* **Task directions**: Reproduce verbatim the lines between the one containing "genus: Caulophyllum" and the one containing "scientific name: Junco hyemalis", inclusive, and output only those lines.

* **Data shown**:
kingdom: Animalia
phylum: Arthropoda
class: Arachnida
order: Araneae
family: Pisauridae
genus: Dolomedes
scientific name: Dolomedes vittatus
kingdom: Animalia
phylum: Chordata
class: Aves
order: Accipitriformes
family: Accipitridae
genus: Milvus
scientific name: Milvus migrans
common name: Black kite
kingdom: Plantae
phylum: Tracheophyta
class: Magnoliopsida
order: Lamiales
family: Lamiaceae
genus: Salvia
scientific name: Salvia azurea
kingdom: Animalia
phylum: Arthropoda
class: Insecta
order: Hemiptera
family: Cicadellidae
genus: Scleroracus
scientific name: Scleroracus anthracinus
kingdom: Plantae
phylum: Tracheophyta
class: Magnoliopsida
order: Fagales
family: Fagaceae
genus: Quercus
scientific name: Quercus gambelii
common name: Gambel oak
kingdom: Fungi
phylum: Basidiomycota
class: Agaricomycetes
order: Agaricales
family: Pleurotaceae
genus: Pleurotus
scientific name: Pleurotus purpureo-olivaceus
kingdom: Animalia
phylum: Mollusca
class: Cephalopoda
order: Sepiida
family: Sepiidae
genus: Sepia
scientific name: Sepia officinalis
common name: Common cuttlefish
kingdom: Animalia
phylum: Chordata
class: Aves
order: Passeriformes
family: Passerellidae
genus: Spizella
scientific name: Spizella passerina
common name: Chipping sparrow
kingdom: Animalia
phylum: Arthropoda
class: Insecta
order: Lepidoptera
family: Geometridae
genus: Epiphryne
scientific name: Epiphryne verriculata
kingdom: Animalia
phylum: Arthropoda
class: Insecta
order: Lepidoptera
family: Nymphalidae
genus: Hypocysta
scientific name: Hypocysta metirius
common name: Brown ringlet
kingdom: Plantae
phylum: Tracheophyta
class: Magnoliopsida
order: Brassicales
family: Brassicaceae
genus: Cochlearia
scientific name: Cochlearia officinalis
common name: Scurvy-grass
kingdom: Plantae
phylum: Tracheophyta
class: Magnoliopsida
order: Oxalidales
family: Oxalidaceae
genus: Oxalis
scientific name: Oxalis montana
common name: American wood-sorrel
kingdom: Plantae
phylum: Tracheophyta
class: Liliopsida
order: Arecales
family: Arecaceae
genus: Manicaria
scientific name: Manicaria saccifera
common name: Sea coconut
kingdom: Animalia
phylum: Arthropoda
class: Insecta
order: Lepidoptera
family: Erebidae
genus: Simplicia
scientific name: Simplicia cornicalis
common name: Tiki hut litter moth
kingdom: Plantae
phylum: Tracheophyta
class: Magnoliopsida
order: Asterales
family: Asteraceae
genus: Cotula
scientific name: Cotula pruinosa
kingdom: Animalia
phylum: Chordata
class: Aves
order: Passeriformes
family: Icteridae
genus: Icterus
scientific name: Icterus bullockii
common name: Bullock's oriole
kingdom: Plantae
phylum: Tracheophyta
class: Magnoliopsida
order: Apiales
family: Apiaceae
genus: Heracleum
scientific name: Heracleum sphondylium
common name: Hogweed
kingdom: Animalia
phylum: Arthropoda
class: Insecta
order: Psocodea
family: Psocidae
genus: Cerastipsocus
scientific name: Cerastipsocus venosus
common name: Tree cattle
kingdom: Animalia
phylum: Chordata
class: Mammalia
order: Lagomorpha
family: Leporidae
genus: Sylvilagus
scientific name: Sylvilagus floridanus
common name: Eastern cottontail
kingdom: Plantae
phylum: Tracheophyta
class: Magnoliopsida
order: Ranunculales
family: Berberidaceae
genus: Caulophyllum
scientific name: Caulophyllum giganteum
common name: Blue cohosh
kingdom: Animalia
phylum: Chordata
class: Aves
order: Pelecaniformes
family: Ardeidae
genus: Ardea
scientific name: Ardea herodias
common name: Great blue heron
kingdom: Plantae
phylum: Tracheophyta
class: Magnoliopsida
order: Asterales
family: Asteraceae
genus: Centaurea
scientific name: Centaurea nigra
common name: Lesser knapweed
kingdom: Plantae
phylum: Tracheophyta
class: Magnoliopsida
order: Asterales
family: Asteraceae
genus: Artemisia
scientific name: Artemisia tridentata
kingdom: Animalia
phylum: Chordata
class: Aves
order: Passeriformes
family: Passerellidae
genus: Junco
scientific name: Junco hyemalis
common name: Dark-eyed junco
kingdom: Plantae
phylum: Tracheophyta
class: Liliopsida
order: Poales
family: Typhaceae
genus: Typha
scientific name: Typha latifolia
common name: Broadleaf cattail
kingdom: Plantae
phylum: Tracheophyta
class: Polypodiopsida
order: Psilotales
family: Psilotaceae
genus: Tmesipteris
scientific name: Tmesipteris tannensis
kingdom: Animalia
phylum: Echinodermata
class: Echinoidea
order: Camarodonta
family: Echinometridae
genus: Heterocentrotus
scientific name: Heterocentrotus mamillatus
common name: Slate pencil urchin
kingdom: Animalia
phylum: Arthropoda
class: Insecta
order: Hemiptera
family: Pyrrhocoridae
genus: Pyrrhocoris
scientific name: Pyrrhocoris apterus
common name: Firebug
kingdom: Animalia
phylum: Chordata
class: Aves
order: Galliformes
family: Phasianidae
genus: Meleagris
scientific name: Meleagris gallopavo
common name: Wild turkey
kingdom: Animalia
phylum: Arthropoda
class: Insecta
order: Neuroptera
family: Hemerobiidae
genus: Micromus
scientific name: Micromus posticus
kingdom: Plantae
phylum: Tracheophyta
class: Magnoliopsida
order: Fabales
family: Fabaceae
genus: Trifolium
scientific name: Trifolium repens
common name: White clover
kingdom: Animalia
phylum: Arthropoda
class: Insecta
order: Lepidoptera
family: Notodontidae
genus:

* **The completed task**:
genus: Caulophyllum
scientific name: Caulophyllum giganteum
common name: Blue cohosh
kingdom: Animalia
phylum: Chordata
class: Aves
order: Pelecaniformes
family: Ardeidae
genus: Ardea
scientific name: Ardea herodias
common name: Great blue heron
kingdom: Plantae
phylum: Tracheophyta
class: Magnoliopsida
order: Asterales
family: Asteraceae
genus: Centaurea
scientific name: Centaurea nigra
common name: Lesser knapweed
kingdom: Plantae
phylum: Tracheophyta
class: Magnoliopsida
order: Asterales
family: Asteraceae
genus: Artemisia
scientific name: Artemisia tridentata
kingdom: Animalia
phylum: Chordata
class: Aves
order: Passeriformes
family: Passerellidae
genus: Junco
scientific name: Junco hyemalis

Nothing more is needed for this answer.